Another essay, “We Come from Old Virginia,” examines a different kind of complicity. In the wake of the discredited Rolling Stone story about a rape at the University of Virginia, Tolentino reevaluates her own undergraduate experience at UVA, reflecting on “what I’d been blind to, what I’d chosen to see and not to see”; her cheerful handing over of sorority dues semester after semester; her eye-rolling when classmates began comments with the words “As a feminist.” She remembers, too, spending a year in Kyrgyzstan with the Peace Corps, worn down by everyday sexual harassment and half-wishing—perhaps, she speculates, like the victim in the Rolling Stone story—that something more dramatically terrible would happen so that her suffering would be recognized and validated.

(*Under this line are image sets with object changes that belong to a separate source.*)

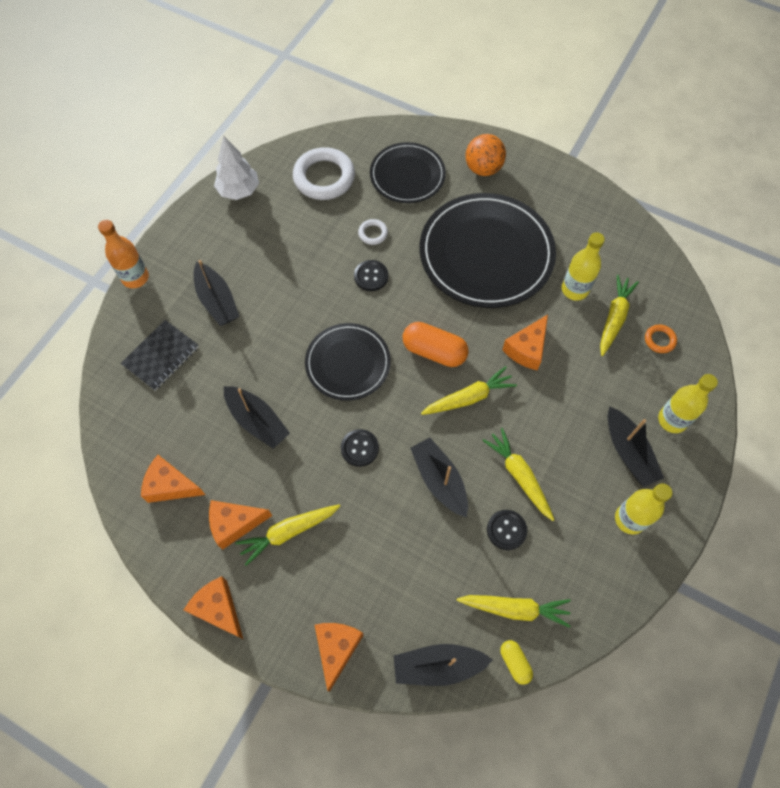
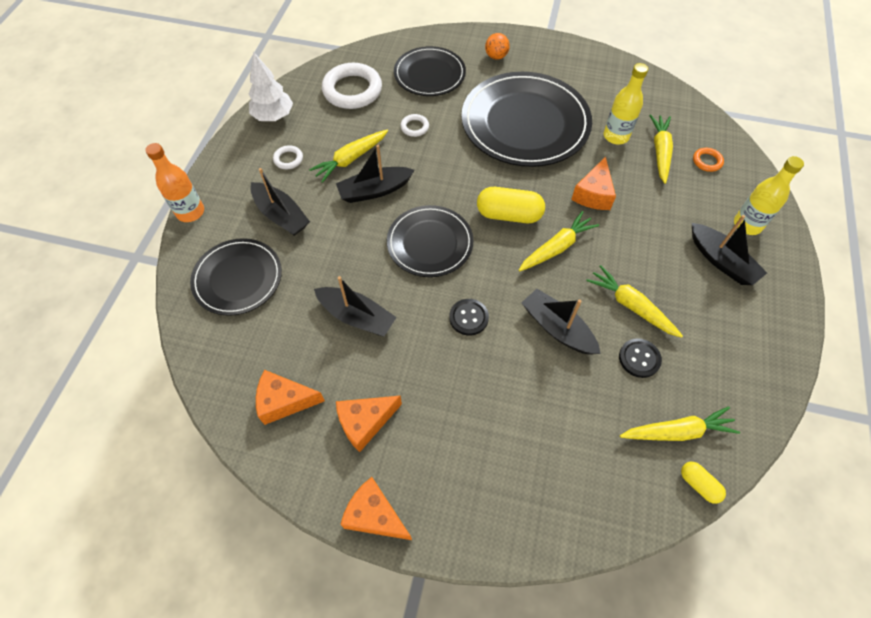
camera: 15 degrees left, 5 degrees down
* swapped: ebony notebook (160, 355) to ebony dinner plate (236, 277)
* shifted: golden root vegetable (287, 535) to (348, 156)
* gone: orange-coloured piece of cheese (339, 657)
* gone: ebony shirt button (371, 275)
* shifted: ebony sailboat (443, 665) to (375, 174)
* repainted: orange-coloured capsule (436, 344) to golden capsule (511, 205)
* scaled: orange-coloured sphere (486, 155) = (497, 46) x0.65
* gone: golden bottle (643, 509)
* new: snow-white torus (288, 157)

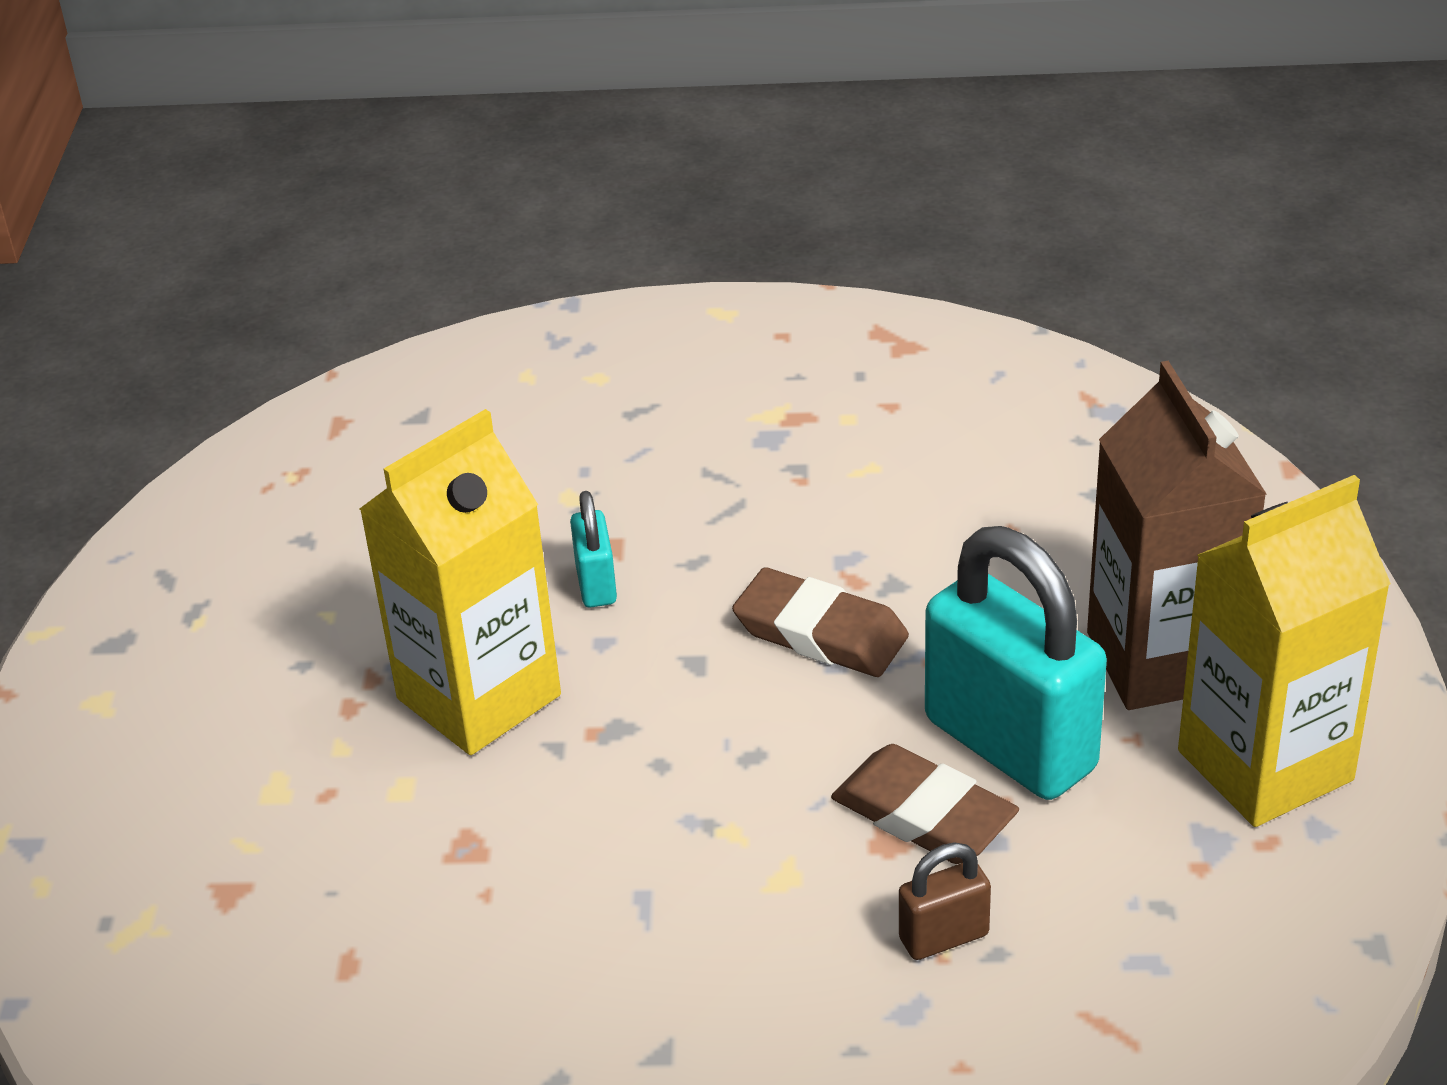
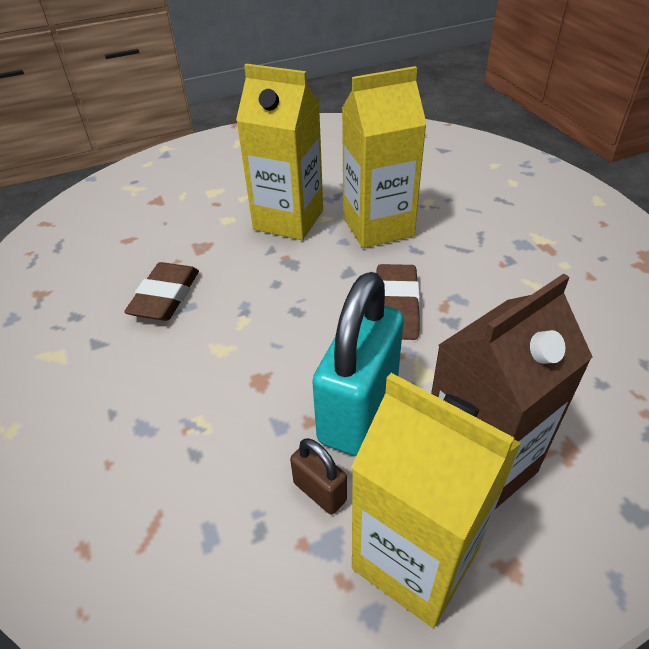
camera: 65 degrees right, 5 degrees up
* swapped: teal small lock (593, 549) to golden carton (384, 157)
* shifted: russet gum eraser (925, 804) to (161, 291)
* shifted: russet small lock (945, 901) to (318, 476)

Some of the hand-wringing in Trick Mirror may go too far. Criticizing something can bring it to a larger audience, but the alternative—a world in which writers only cover subjects of which they approve, ignoring the complicated, the compromised, and the outright pernicious—is not preferable. Elsewhere, the hand-wringing seems to substitute for action that is not, in fact, beyond reach. In the book’s preface, Tolentino writes that her subjects are the “prisms through which I have come to know myself,” and her essays an attempt to “undo their acts of refraction.” Trick Mirror seems of two minds about this undoing. Here and elsewhere, Tolentino is rightly critical of the idea that individual rather than structural change can stop the way that capitalism, with the internet’s help, is learning to commodify “personality and relationships and attention.” At the same time, a number of Tolentino’s essays end with a paragraph or two suggesting what we might, individually, do, in the absence of legislative regulation. We might “care less about our identities”; we might, like Tolentino, once we’ve reached relative financial stability, stop using Amazon or restrict our time on Instagram.

But these are vague or small suggestions, and the paragraphs in which Tolentino offers them are rushed, pushed aside by a recurring problem: If understanding why we want what we want doesn’t stop us wanting it, what is to be done? The speed with which Tolentino wraps up her essays after grappling with her complicity suggests that this question is unanswerable. Perhaps this is true. But it’s also true that, if we know that what we want is bad for us, we are not always powerless to refuse it. When Tolentino describes herself as “extremely suspicious” of barre, she calls into being a shadow self, one whose suspicions shape her actions, even if they don’t change her wants. The most effective essays in Trick Mirror are those that encourage us to be suspicious, and to look for the moments when we can act—without self-flagellation or declarations of virtue—on those suspicions, rather than on our desires.